Yesterday I shared on my Facebook page my thoughts concerning a posting by the Barnabas Fund: “I was trying to share the following from the *** because it represents how I and they feel and the right approach for Christians … “Please pray for our Muslim neighbours in New Zealand who have suffered so grievously in the *** mosque killings. Christians are called to love all our neighbours and we reject all forms of violence, including anti-Muslim hatred.” However, when I tried Facebook gave this message … “You can’t share this link *** Your content couldn’t be shared, because this link goes against our Community Standards If you think that this doesn’t go against our Community Standards, let us know”… Which is rather regrettable.” Today, I shared a somewhat harsh reflection on my Facebook Timeline by right leaning US cultural commentator Dinesh D’Souza: “Any act of terror is evil. But if a Muslim guy shot up a church in New Zealand, it would not be news here. The media is going crazy over this mosque attack for one reason: it fits their narrative. Muslims good, white man bad! So part of the story here is how #FakeNews is made”.

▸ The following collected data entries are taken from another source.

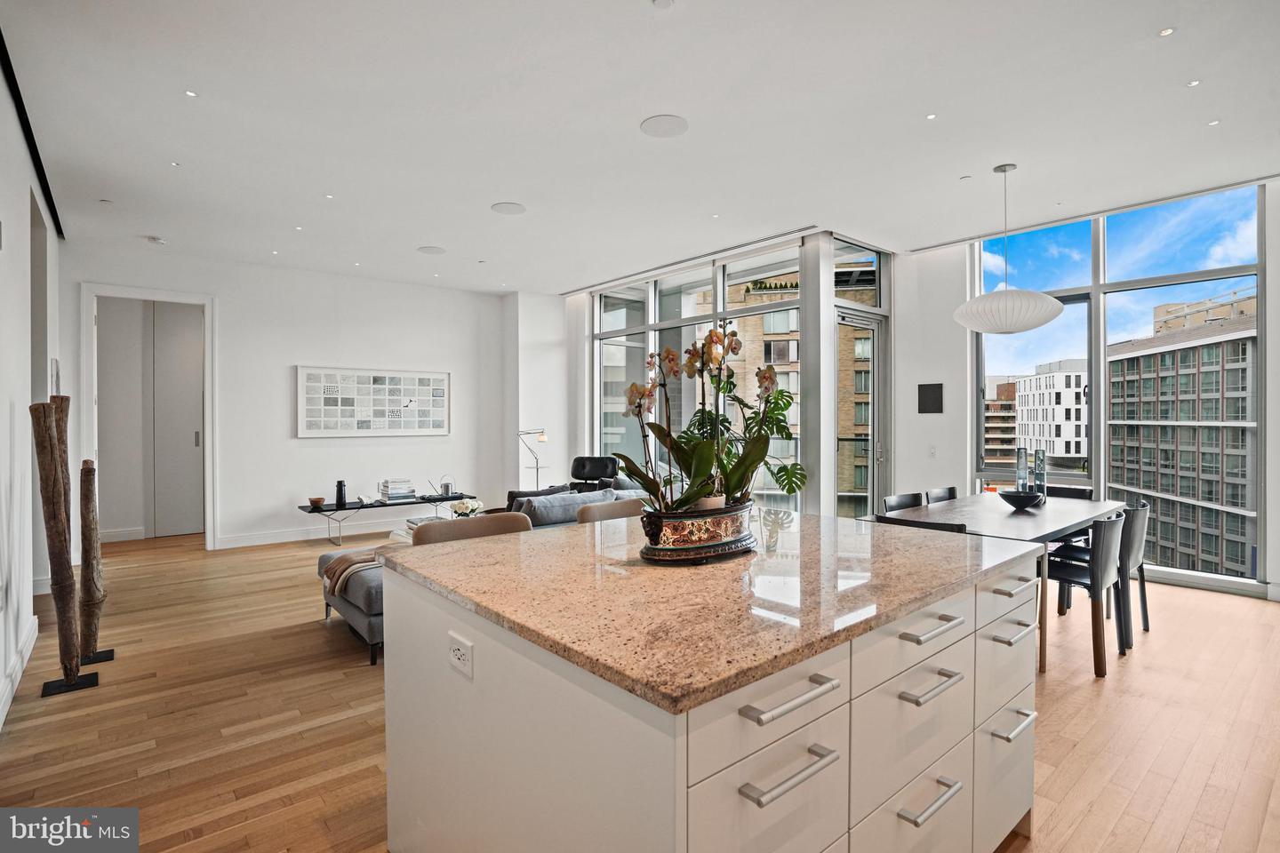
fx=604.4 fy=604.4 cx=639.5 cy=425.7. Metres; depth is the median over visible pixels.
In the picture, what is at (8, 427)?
left wall
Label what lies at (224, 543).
baseboard
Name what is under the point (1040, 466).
glass vase
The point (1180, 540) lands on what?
office building
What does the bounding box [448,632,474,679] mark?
power outlet
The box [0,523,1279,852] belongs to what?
floor
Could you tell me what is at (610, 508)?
bar stool
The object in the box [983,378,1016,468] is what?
building
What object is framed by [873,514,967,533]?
dining chair
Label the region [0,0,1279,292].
ceiling
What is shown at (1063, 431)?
white building
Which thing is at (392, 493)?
book stack
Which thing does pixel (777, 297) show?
brick building
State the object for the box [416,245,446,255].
ceiling speaker
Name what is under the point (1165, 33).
recessed light
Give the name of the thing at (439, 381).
framed picture
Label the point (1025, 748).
kitchen island
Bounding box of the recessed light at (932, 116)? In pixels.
[925,112,937,119]
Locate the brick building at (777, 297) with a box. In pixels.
[689,266,872,511]
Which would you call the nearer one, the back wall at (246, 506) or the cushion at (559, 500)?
the cushion at (559, 500)
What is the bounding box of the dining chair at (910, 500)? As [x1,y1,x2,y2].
[881,492,924,511]
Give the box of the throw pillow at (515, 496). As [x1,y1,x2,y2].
[502,485,571,513]
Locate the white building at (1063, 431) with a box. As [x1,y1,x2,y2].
[1014,360,1088,463]
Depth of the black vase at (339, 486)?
6.45 m
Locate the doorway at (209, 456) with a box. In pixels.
[79,284,216,551]
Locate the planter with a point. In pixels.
(730, 528)
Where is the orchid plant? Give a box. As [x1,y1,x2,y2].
[614,323,806,516]
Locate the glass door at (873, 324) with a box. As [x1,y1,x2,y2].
[835,308,886,522]
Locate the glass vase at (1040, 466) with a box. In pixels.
[1032,448,1047,497]
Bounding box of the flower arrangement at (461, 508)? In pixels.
[447,498,484,518]
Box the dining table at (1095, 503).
[871,491,1133,672]
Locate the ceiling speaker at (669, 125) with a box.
[640,114,688,137]
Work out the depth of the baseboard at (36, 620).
3.05 m
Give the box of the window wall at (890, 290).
[578,228,890,516]
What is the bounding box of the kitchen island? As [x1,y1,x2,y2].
[385,535,1038,852]
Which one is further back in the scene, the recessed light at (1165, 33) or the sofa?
the sofa
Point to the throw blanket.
(347, 561)
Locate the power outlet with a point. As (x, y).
(457, 652)
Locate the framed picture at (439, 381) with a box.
[295,365,450,437]
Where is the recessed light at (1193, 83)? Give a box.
[1186,78,1201,87]
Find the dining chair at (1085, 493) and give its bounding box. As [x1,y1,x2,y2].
[1042,484,1094,500]
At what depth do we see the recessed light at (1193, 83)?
3.09 m
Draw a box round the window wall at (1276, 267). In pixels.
[896,176,1279,603]
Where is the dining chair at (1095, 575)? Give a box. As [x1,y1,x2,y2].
[1042,511,1128,676]
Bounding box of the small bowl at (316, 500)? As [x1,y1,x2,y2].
[308,496,325,507]
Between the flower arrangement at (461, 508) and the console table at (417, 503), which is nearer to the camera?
the flower arrangement at (461, 508)
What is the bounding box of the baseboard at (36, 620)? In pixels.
[0,613,38,727]
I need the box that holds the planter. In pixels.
[636,498,756,563]
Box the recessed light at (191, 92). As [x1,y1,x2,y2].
[184,88,198,97]
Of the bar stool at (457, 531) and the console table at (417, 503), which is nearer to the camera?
the bar stool at (457, 531)
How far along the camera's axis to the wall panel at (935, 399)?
5.83 m
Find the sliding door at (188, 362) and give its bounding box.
[150,302,205,537]
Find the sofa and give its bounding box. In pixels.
[320,482,652,664]
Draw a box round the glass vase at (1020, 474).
[1015,446,1029,491]
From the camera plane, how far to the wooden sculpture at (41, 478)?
2.94 m
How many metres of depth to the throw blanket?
3.67 m
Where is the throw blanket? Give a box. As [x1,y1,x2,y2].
[320,546,385,595]
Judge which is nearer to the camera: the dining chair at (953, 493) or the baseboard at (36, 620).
the baseboard at (36, 620)
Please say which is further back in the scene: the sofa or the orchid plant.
the sofa
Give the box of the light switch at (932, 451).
[928,445,936,457]
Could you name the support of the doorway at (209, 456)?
attached to the back wall at (246, 506)
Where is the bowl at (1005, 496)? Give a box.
[998,488,1044,509]
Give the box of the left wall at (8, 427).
[0,56,62,732]
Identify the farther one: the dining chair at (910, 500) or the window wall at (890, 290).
the window wall at (890, 290)
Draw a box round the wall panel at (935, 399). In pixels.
[917,382,943,412]
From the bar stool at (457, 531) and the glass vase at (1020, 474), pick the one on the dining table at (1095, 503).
the glass vase at (1020, 474)
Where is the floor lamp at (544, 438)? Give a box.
[517,426,548,490]
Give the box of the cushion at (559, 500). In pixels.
[515,488,613,526]
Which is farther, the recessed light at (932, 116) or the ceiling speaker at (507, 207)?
the ceiling speaker at (507, 207)
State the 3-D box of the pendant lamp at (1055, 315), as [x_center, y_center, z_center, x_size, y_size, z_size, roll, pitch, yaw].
[2.456,-1.186,4.065,0.610,1.117,0.611,0,1,-41]
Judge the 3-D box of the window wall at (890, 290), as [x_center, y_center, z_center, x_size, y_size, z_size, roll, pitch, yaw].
[0.776,-0.302,7.267,0.563,3.176,3.894,0,1,-41]
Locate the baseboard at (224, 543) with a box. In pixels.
[211,519,404,549]
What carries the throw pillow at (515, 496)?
on the sofa
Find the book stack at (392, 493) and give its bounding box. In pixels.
[376,479,416,502]
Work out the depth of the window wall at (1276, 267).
5.89 m
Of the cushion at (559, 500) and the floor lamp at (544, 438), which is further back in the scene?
the floor lamp at (544, 438)
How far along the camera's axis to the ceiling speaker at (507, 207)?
4.80 m
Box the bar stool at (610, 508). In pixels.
[575,496,648,524]
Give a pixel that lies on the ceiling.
(412, 240)
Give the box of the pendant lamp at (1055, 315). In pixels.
[955,162,1065,332]
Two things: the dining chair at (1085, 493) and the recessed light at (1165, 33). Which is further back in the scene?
the dining chair at (1085, 493)
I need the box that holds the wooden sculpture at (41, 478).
[29,395,99,696]
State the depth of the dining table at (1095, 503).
3.60 m
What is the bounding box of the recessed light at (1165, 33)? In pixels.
[1157,26,1175,36]
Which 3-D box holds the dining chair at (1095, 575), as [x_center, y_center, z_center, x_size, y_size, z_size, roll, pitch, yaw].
[2.427,0.894,3.446,0.472,0.819,0.504,0,1,-41]
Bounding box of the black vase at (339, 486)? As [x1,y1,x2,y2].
[334,480,346,507]
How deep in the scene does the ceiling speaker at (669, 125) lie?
3.49 m
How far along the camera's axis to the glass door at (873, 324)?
6.25 m
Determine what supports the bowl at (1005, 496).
on the dining table at (1095, 503)
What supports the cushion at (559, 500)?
on the sofa
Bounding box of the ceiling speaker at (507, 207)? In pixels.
[489,201,526,214]
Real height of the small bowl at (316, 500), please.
0.077 m
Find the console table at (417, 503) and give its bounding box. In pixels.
[298,492,479,543]
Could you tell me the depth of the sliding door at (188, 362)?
7.02 m
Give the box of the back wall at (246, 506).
[62,245,512,552]
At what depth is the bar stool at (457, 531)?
2.47 m
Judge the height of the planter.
0.153 m
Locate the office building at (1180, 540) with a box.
[1104,308,1256,579]
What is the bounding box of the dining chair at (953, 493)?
[924,486,958,503]
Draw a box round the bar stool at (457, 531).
[413,512,531,546]

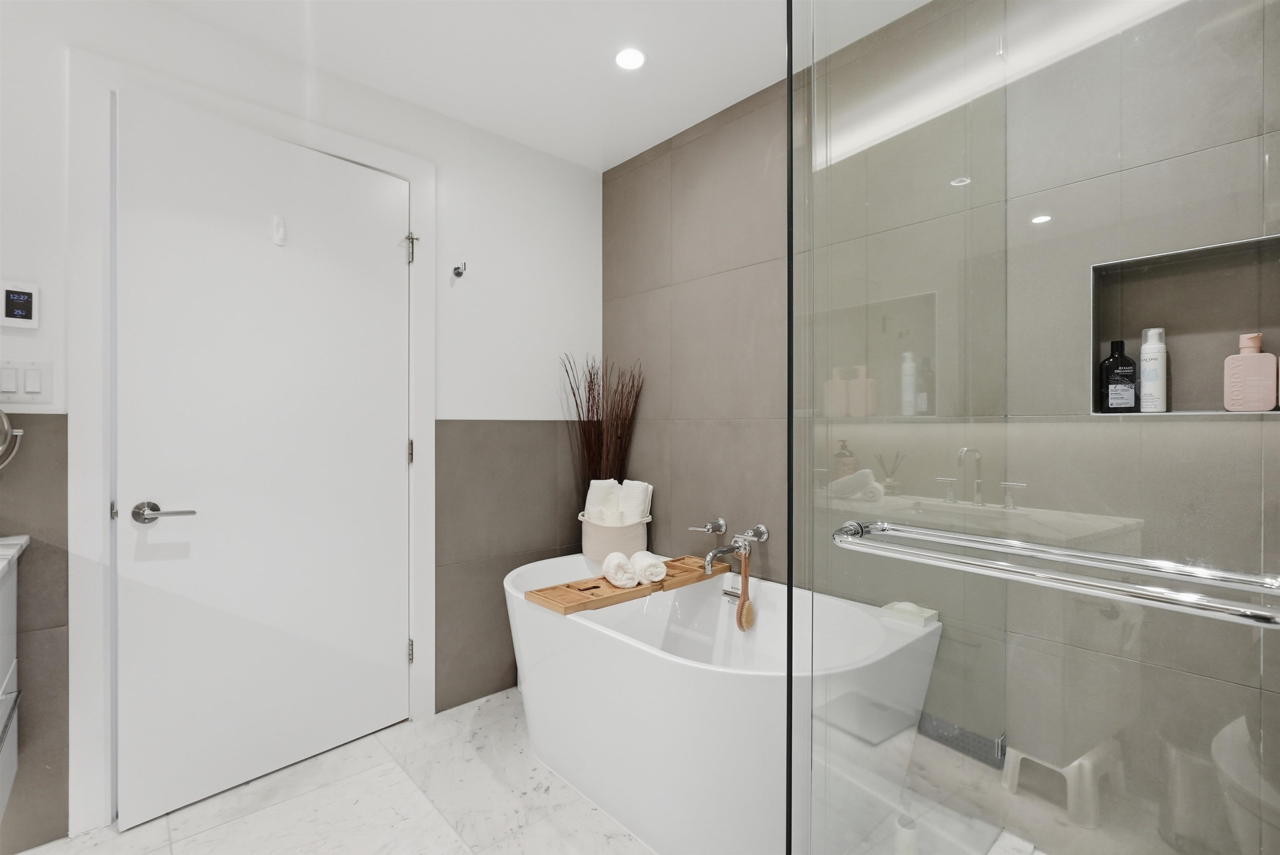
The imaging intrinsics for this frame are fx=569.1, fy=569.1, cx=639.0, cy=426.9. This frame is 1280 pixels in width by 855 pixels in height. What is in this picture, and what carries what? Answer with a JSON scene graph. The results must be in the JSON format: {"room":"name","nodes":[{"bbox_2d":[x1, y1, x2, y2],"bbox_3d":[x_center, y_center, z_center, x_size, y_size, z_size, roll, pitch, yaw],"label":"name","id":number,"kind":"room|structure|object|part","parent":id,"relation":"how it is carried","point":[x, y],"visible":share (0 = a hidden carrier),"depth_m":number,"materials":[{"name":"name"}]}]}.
{"room":"bathroom","nodes":[
{"label":"bathroom","id":0,"kind":"room"},
{"bbox_2d":[0,0,601,848],"bbox_3d":[-1.502,-0.063,1.754,3.515,2.427,0.121,0,0,-42],"label":"white wall","id":1,"kind":"structure","parent":0,"point":[464,402],"depth_m":2.25,"materials":[{"name":"white paint"}]},
{"bbox_2d":[0,543,22,819],"bbox_3d":[-1.491,0.524,0.974,0.560,0.681,0.889,0,0,-42],"label":"vanity cabinet","id":2,"kind":"object","parent":1,"relation":"attached to","point":[11,646],"visible":0.99,"depth_m":1.35,"materials":[{"name":"white"}]},
{"bbox_2d":[0,533,30,577],"bbox_3d":[-1.668,0.309,1.091,0.543,0.038,0.785,0,0,-42],"label":"countertop","id":3,"kind":"structure","parent":2,"relation":"on","point":[23,541],"depth_m":1.39,"materials":[{"name":"white stone"}]},
{"bbox_2d":[0,409,23,469],"bbox_3d":[-1.693,0.024,1.434,0.199,0.205,0.072,0,0,-42],"label":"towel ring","id":4,"kind":"object","parent":1,"relation":"attached to","point":[3,419],"visible":1,"depth_m":1.47,"materials":[{"name":"silver metal"}]},
{"bbox_2d":[0,280,39,329],"bbox_3d":[-1.659,-0.328,1.521,0.080,0.121,0.021,0,0,-42],"label":"thermostat","id":5,"kind":"object","parent":1,"relation":"attached to","point":[23,315],"visible":0.99,"depth_m":1.52,"materials":[{"name":"white"}]},
{"bbox_2d":[0,358,54,404],"bbox_3d":[-1.662,-0.123,1.529,0.118,0.118,0.011,0,0,-42],"label":"light switch","id":6,"kind":"object","parent":1,"relation":"attached to","point":[38,387],"visible":0.98,"depth_m":1.53,"materials":[{"name":"white plastic"}]},
{"bbox_2d":[67,52,433,833],"bbox_3d":[-1.235,0.050,1.968,1.042,2.205,0.125,0,0,-42],"label":"door frame","id":7,"kind":"structure","parent":1,"relation":"attached to","point":[416,422],"depth_m":1.62,"materials":[{"name":"white paint"}]},
{"bbox_2d":[115,89,410,826],"bbox_3d":[-1.176,0.097,1.916,0.104,2.105,0.868,0,0,41],"label":"door","id":8,"kind":"structure","parent":7,"relation":"in","point":[399,449],"depth_m":1.84,"materials":[{"name":"white paint"}]},
{"bbox_2d":[272,215,287,245],"bbox_3d":[-1.189,-0.654,1.886,0.028,0.095,0.036,0,0,-42],"label":"door hook","id":9,"kind":"object","parent":8,"relation":"attached to","point":[279,223],"visible":0.97,"depth_m":1.89,"materials":[{"name":"white plastic"}]},
{"bbox_3d":[-0.921,0.101,2.302,0.015,0.094,0.018,0,0,-42],"label":"hinge","id":10,"kind":"part","parent":7,"relation":"part of","materials":[{"name":"metal"}]},
{"bbox_3d":[-0.926,0.909,2.312,0.015,0.093,0.019,0,0,-42],"label":"hinge","id":11,"kind":"part","parent":7,"relation":"part of","materials":[{"name":"silver metal"}]},
{"bbox_3d":[-0.912,-0.710,2.283,0.029,0.104,0.037,0,0,-42],"label":"hinge","id":12,"kind":"part","parent":7,"relation":"part of","materials":[{"name":"silver metal"}]},
{"bbox_2d":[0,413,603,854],"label":"tiled wainscot","id":13,"kind":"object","parent":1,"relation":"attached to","point":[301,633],"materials":[{"name":"grey tile"}]},
{"bbox_2d":[451,262,466,277],"bbox_3d":[-0.727,-0.642,2.309,0.042,0.052,0.064,0,0,-42],"label":"robe hook","id":14,"kind":"object","parent":1,"relation":"attached to","point":[457,272],"visible":0.99,"depth_m":2.32,"materials":[{"name":"silver metal"}]},
{"bbox_2d":[7,688,1048,854],"bbox_3d":[-0.569,1.207,0.638,3.788,0.098,3.104,0,0,-42],"label":"floor","id":15,"kind":"structure","parent":0,"point":[439,828],"depth_m":1.72,"materials":[{"name":"white stone"}]},
{"bbox_2d":[505,551,938,854],"bbox_3d":[0.114,0.865,1.907,0.772,0.584,1.534,0,0,-42],"label":"bathtub","id":16,"kind":"object","parent":15,"relation":"on","point":[599,648],"visible":0.84,"depth_m":1.60,"materials":[{"name":"white plastic"}]},
{"bbox_2d":[577,509,652,561],"bbox_3d":[-0.109,0.475,2.523,0.287,0.206,0.335,0,0,-42],"label":"basket","id":17,"kind":"object","parent":16,"relation":"on","point":[602,551],"visible":0.7,"depth_m":2.41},
{"bbox_2d":[584,478,621,523],"bbox_3d":[-0.166,0.366,2.572,0.165,0.264,0.117,0,0,-11],"label":"rolled towel","id":18,"kind":"object","parent":17,"relation":"in","point":[607,484],"visible":0.64,"depth_m":2.52,"materials":[{"name":"white fabric"}]},
{"bbox_2d":[561,355,645,501],"bbox_3d":[-0.168,0.182,2.600,0.365,1.063,0.315,0,0,-42],"label":"dried branches","id":19,"kind":"object","parent":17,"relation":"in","point":[597,414],"visible":0.68,"depth_m":2.63,"materials":[{"name":"brown plant"}]},
{"bbox_2d":[617,479,653,522],"bbox_3d":[-0.025,0.356,2.523,0.152,0.238,0.116,0,0,34],"label":"rolled towel","id":20,"kind":"object","parent":17,"relation":"in","point":[632,487],"visible":0.68,"depth_m":2.48,"materials":[{"name":"white fabric"}]},
{"bbox_2d":[523,555,729,613],"bbox_3d":[0.001,0.565,2.107,0.804,0.030,0.240,0,0,-42],"label":"bath tray","id":21,"kind":"object","parent":16,"relation":"on","point":[607,599],"visible":0.77,"depth_m":1.99,"materials":[{"name":"brown wood"}]},
{"bbox_2d":[600,550,639,588],"bbox_3d":[-0.071,0.509,2.053,0.109,0.103,0.156,0,0,-13],"label":"rolled towel","id":22,"kind":"object","parent":21,"relation":"on","point":[622,579],"visible":0.99,"depth_m":1.99,"materials":[{"name":"white fabric"}]},
{"bbox_2d":[629,550,667,584],"bbox_3d":[0.030,0.512,2.098,0.113,0.090,0.157,0,0,-15],"label":"rolled towel","id":23,"kind":"object","parent":21,"relation":"on","point":[650,571],"visible":0.96,"depth_m":2.04,"materials":[{"name":"white fabric"}]},
{"bbox_2d":[880,600,938,628],"bbox_3d":[0.788,0.542,1.659,0.099,0.041,0.123,0,0,-42],"label":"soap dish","id":24,"kind":"object","parent":16,"relation":"on","point":[910,609],"visible":0.89,"depth_m":1.63,"materials":[{"name":"white ceramic"}]},
{"bbox_2d":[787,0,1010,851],"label":"glass shower panel","id":25,"kind":"object","parent":15,"relation":"on","point":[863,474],"visible":0.98,"depth_m":0.96,"materials":[{"name":"clear glass"}]},
{"bbox_2d":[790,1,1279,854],"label":"glass shower enclosure","id":26,"kind":"object","parent":15,"relation":"on","point":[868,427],"visible":1,"depth_m":0.60,"materials":[{"name":"clear glass"}]},
{"bbox_2d":[830,520,1279,628],"bbox_3d":[0.492,0.173,0.726,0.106,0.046,0.559,0,0,-42],"label":"towel bar","id":27,"kind":"object","parent":26,"relation":"attached to","point":[1233,611],"visible":0.99,"depth_m":0.65,"materials":[{"name":"silver metal"}]},
{"bbox_2d":[149,0,924,171],"bbox_3d":[-0.545,-1.313,0.557,3.886,0.099,3.194,0,0,-42],"label":"ceiling","id":28,"kind":"structure","parent":0,"point":[594,165],"depth_m":1.94,"materials":[{"name":"white paint"}]},
{"bbox_2d":[614,46,646,70],"bbox_3d":[-0.030,-1.265,1.957,0.112,0.006,0.113,0,0,-42],"label":"ceiling light","id":29,"kind":"object","parent":28,"relation":"in","point":[632,58],"visible":0.99,"depth_m":1.95,"materials":[{"name":"white"}]},
{"bbox_2d":[601,0,1279,854],"bbox_3d":[0.793,-0.072,1.905,0.128,2.450,2.747,0,0,-42],"label":"tiled wall","id":30,"kind":"structure","parent":0,"point":[642,195],"depth_m":1.65,"materials":[{"name":"tile"}]},
{"bbox_2d":[693,519,768,572],"bbox_3d":[0.289,0.443,2.144,0.236,0.164,0.291,0,0,-42],"label":"bathtub faucet","id":31,"kind":"object","parent":30,"relation":"attached to","point":[760,529],"visible":0.98,"depth_m":2.12,"materials":[{"name":"silver metal"}]},
{"bbox_2d":[734,545,755,631],"bbox_3d":[0.377,0.569,2.025,0.092,0.305,0.050,0,0,-42],"label":"bath brush","id":32,"kind":"object","parent":31,"relation":"hanging from","point":[742,609],"visible":0.96,"depth_m":2.01,"materials":[{"name":"brown wood"}]},
{"bbox_2d":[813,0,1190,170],"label":"cove light","id":33,"kind":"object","parent":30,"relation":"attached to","point":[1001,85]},
{"bbox_2d":[1091,231,1279,413],"bbox_3d":[1.280,-0.196,1.303,0.101,0.410,0.420,0,0,-42],"label":"wall niche","id":34,"kind":"object","parent":30,"relation":"in","point":[1161,260],"visible":0.69,"depth_m":1.36,"materials":[{"name":"grey tile"}]},
{"bbox_2d":[1098,338,1137,411],"bbox_3d":[1.231,-0.131,1.465,0.075,0.192,0.061,0,0,33],"label":"black bottle","id":35,"kind":"object","parent":34,"relation":"in","point":[1128,365],"visible":0.98,"depth_m":1.45,"materials":[{"name":"black plastic"}]},
{"bbox_2d":[1138,327,1166,413],"bbox_3d":[1.287,-0.138,1.430,0.053,0.216,0.052,0,0,-32],"label":"white bottle","id":36,"kind":"object","parent":34,"relation":"in","point":[1143,347],"visible":0.96,"depth_m":1.41,"materials":[{"name":"white plastic"}]},
{"bbox_2d":[1223,332,1277,411],"bbox_3d":[1.365,-0.117,1.273,0.052,0.173,0.079,0,0,-42],"label":"pink bottle","id":37,"kind":"object","parent":34,"relation":"in","point":[1253,350],"visible":1,"depth_m":1.26,"materials":[{"name":"pink plastic"}]},
{"bbox_2d":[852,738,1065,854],"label":"shower floor","id":38,"kind":"structure","parent":0,"point":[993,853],"depth_m":1.58,"materials":[{"name":"tile"}]},
{"bbox_2d":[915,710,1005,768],"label":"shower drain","id":39,"kind":"object","parent":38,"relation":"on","point":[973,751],"visible":0.51,"depth_m":1.66,"materials":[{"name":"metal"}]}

As for people writing about the murder by a lone “white supremacist” gunman of Muslims attending a mosque in Christchurch, New Zealand, which ended with 49 people killed and 20 injured, and about which happening was recorded by the perpetrator live on live stream, these are many (see here and here for neutral comments on what was happening and the reactions by some of the good and the great of this world). I deliberately cite these above two of many of my Facebook feeds in order to make points I will get to. But first and foremost, in the light of what I want to say, which may prove unpopular with some, I want to add my voice to the shock, horror felt by many and my wanting to stand with and pray for those affected by this atrocity. I have made the point, because it needed to be made given what I say may be seen by some as controversial, that when attacks, albeit nowhere near on the scale of what took place in Christchurch, took place a few years back on one of the mosques in my town (Southend), I took practical measures to stand with my Muslim neighbours, believing whatever one’s beliefs are they should not have to endure violence etc.
Already some have made political capital out of what happened e.g. pushing more gun control and accusing Trump of stirring hatred with his ban on Muslims. This is wrong, other than that which will provide practical measures to prevent similar re occurrences and which will allow people to worship free from harassment etc. In my first share, I was surprised I could only share when I replaced some innocuous terms with “***”, intrigued partly at what was it Facebook found offensive, although allowing it some benefit of the doubt given the sensitivity of the situation. I have already stated that freedom of speech is important and while I understand that certain things should not be allowed on social media because of the harm that results, I regret what Facebook deems unacceptable and what I consider to be are often not the same. As for my second “share”, D’Souza is right inasmuch bad people exist in all racial and “ideological” categories. As horrible as this massacre was, just as bad atrocities are happening the world over and this is hardly ever covered by mainstream media. For example, I see little outrage over this story: “‘Pure Genocide’: Over 6,000 Nigerian Christians Slaughtered, Mostly Women and Children” or answer to the question: “Where is the worldwide outrage and mourning for Christians in Nigeria, The Philippines, and Egypt?”
We need to be angry at what happened one day in Christchurch but we need to also be angry at what is happening every day in Nigeria and other “hot spots”. As for calling out the right over the actions of one man, who incidentally declared himself to be pro Communist, anti Christian and anti Conservative, we should also do the same over the antics of radical leftists and Islamists. As for the attacker, even if he does support some of the things right leaning folk stand for, that feeling is far from being reciprocated. What is needed, as always, is a balanced approach and a measured response. As for opposing Muslims as people and Islam as an ideology, as I recently argued, the former is wrong and the latter is needful. But I hope fair minded people from all sides of the ideological divide can/should agree the recent events in New Zealand and Nigeria are intolerable and we should stand together in opposing such wickedness.